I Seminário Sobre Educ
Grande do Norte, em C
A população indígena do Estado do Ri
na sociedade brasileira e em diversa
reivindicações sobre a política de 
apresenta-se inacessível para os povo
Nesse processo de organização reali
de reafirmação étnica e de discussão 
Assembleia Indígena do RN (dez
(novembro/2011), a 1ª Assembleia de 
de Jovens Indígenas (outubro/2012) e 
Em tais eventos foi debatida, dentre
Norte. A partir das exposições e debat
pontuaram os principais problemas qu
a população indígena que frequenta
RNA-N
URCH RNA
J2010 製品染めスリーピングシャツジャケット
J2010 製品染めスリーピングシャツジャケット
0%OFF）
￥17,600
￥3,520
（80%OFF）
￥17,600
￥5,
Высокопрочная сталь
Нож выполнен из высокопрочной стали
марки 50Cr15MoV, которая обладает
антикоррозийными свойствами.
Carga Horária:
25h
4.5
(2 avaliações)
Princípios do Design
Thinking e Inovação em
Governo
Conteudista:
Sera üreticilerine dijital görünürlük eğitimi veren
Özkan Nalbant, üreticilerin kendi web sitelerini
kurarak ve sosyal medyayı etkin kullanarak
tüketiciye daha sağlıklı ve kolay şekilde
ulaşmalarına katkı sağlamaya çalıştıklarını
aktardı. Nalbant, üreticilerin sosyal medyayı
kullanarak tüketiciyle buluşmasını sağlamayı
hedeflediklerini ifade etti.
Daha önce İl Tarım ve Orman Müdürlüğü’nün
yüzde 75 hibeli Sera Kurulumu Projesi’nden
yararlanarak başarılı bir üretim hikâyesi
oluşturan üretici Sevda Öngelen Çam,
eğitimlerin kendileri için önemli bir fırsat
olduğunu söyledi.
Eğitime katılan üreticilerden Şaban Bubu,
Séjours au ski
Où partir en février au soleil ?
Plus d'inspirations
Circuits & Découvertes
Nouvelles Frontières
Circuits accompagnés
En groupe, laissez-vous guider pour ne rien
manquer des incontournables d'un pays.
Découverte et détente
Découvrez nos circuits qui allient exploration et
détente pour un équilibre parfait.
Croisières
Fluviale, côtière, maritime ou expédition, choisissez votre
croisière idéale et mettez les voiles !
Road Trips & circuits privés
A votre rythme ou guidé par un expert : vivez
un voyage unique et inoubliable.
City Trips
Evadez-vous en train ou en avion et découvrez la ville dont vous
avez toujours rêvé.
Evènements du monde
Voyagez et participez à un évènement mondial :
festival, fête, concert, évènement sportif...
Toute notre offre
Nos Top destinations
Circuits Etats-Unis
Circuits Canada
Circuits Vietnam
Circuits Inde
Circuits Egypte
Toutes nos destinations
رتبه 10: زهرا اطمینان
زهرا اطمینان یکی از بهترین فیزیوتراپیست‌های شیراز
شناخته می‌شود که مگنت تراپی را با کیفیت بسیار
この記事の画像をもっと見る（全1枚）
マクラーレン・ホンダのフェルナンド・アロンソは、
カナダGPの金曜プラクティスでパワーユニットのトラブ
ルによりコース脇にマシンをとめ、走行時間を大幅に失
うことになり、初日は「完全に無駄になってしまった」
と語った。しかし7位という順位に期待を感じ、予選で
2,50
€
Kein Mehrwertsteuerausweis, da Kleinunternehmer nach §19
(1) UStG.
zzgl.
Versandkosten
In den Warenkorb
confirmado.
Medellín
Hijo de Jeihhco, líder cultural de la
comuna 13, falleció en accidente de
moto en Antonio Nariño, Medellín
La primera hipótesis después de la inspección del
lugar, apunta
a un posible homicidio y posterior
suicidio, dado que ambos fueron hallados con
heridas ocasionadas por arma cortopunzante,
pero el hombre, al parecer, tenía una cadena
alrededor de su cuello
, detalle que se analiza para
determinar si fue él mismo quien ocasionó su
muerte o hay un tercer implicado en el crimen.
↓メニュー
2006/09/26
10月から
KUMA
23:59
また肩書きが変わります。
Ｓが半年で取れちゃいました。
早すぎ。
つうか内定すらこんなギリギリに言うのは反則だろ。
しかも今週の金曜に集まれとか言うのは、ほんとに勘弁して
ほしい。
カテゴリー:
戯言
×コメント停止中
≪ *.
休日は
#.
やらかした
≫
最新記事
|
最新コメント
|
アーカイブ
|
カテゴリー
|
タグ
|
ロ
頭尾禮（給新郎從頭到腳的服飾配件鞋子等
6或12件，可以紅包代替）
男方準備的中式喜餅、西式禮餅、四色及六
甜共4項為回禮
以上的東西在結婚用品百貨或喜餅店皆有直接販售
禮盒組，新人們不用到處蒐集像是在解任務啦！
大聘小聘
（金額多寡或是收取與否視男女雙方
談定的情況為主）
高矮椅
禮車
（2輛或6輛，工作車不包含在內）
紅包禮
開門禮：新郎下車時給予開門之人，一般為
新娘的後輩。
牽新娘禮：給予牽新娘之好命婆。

What you have to do:
Quote the whole listing above, leaving nothing out.

Finished task:
I Seminário Sobre Educ
Grande do Norte, em C
A população indígena do Estado do Ri
na sociedade brasileira e em diversa
reivindicações sobre a política de 
apresenta-se inacessível para os povo
Nesse processo de organização reali
de reafirmação étnica e de discussão 
Assembleia Indígena do RN (dez
(novembro/2011), a 1ª Assembleia de 
de Jovens Indígenas (outubro/2012) e 
Em tais eventos foi debatida, dentre
Norte. A partir das exposições e debat
pontuaram os principais problemas qu
a população indígena que frequenta
RNA-N
URCH RNA
J2010 製品染めスリーピングシャツジャケット
J2010 製品染めスリーピングシャツジャケット
0%OFF）
￥17,600
￥3,520
（80%OFF）
￥17,600
￥5,
Высокопрочная сталь
Нож выполнен из высокопрочной стали
марки 50Cr15MoV, которая обладает
антикоррозийными свойствами.
Carga Horária:
25h
4.5
(2 avaliações)
Princípios do Design
Thinking e Inovação em
Governo
Conteudista:
Sera üreticilerine dijital görünürlük eğitimi veren
Özkan Nalbant, üreticilerin kendi web sitelerini
kurarak ve sosyal medyayı etkin kullanarak
tüketiciye daha sağlıklı ve kolay şekilde
ulaşmalarına katkı sağlamaya çalıştıklarını
aktardı. Nalbant, üreticilerin sosyal medyayı
kullanarak tüketiciyle buluşmasını sağlamayı
hedeflediklerini ifade etti.
Daha önce İl Tarım ve Orman Müdürlüğü’nün
yüzde 75 hibeli Sera Kurulumu Projesi’nden
yararlanarak başarılı bir üretim hikâyesi
oluşturan üretici Sevda Öngelen Çam,
eğitimlerin kendileri için önemli bir fırsat
olduğunu söyledi.
Eğitime katılan üreticilerden Şaban Bubu,
Séjours au ski
Où partir en février au soleil ?
Plus d'inspirations
Circuits & Découvertes
Nouvelles Frontières
Circuits accompagnés
En groupe, laissez-vous guider pour ne rien
manquer des incontournables d'un pays.
Découverte et détente
Découvrez nos circuits qui allient exploration et
détente pour un équilibre parfait.
Croisières
Fluviale, côtière, maritime ou expédition, choisissez votre
croisière idéale et mettez les voiles !
Road Trips & circuits privés
A votre rythme ou guidé par un expert : vivez
un voyage unique et inoubliable.
City Trips
Evadez-vous en train ou en avion et découvrez la ville dont vous
avez toujours rêvé.
Evènements du monde
Voyagez et participez à un évènement mondial :
festival, fête, concert, évènement sportif...
Toute notre offre
Nos Top destinations
Circuits Etats-Unis
Circuits Canada
Circuits Vietnam
Circuits Inde
Circuits Egypte
Toutes nos destinations
رتبه 10: زهرا اطمینان
زهرا اطمینان یکی از بهترین فیزیوتراپیست‌های شیراز
شناخته می‌شود که مگنت تراپی را با کیفیت بسیار
この記事の画像をもっと見る（全1枚）
マクラーレン・ホンダのフェルナンド・アロンソは、
カナダGPの金曜プラクティスでパワーユニットのトラブ
ルによりコース脇にマシンをとめ、走行時間を大幅に失
うことになり、初日は「完全に無駄になってしまった」
と語った。しかし7位という順位に期待を感じ、予選で
2,50
€
Kein Mehrwertsteuerausweis, da Kleinunternehmer nach §19
(1) UStG.
zzgl.
Versandkosten
In den Warenkorb
confirmado.
Medellín
Hijo de Jeihhco, líder cultural de la
comuna 13, falleció en accidente de
moto en Antonio Nariño, Medellín
La primera hipótesis después de la inspección del
lugar, apunta
a un posible homicidio y posterior
suicidio, dado que ambos fueron hallados con
heridas ocasionadas por arma cortopunzante,
pero el hombre, al parecer, tenía una cadena
alrededor de su cuello
, detalle que se analiza para
determinar si fue él mismo quien ocasionó su
muerte o hay un tercer implicado en el crimen.
↓メニュー
2006/09/26
10月から
KUMA
23:59
また肩書きが変わります。
Ｓが半年で取れちゃいました。
早すぎ。
つうか内定すらこんなギリギリに言うのは反則だろ。
しかも今週の金曜に集まれとか言うのは、ほんとに勘弁して
ほしい。
カテゴリー:
戯言
×コメント停止中
≪ *.
休日は
#.
やらかした
≫
最新記事
|
最新コメント
|
アーカイブ
|
カテゴリー
|
タグ
|
ロ
頭尾禮（給新郎從頭到腳的服飾配件鞋子等
6或12件，可以紅包代替）
男方準備的中式喜餅、西式禮餅、四色及六
甜共4項為回禮
以上的東西在結婚用品百貨或喜餅店皆有直接販售
禮盒組，新人們不用到處蒐集像是在解任務啦！
大聘小聘
（金額多寡或是收取與否視男女雙方
談定的情況為主）
高矮椅
禮車
（2輛或6輛，工作車不包含在內）
紅包禮
開門禮：新郎下車時給予開門之人，一般為
新娘的後輩。
牽新娘禮：給予牽新娘之好命婆。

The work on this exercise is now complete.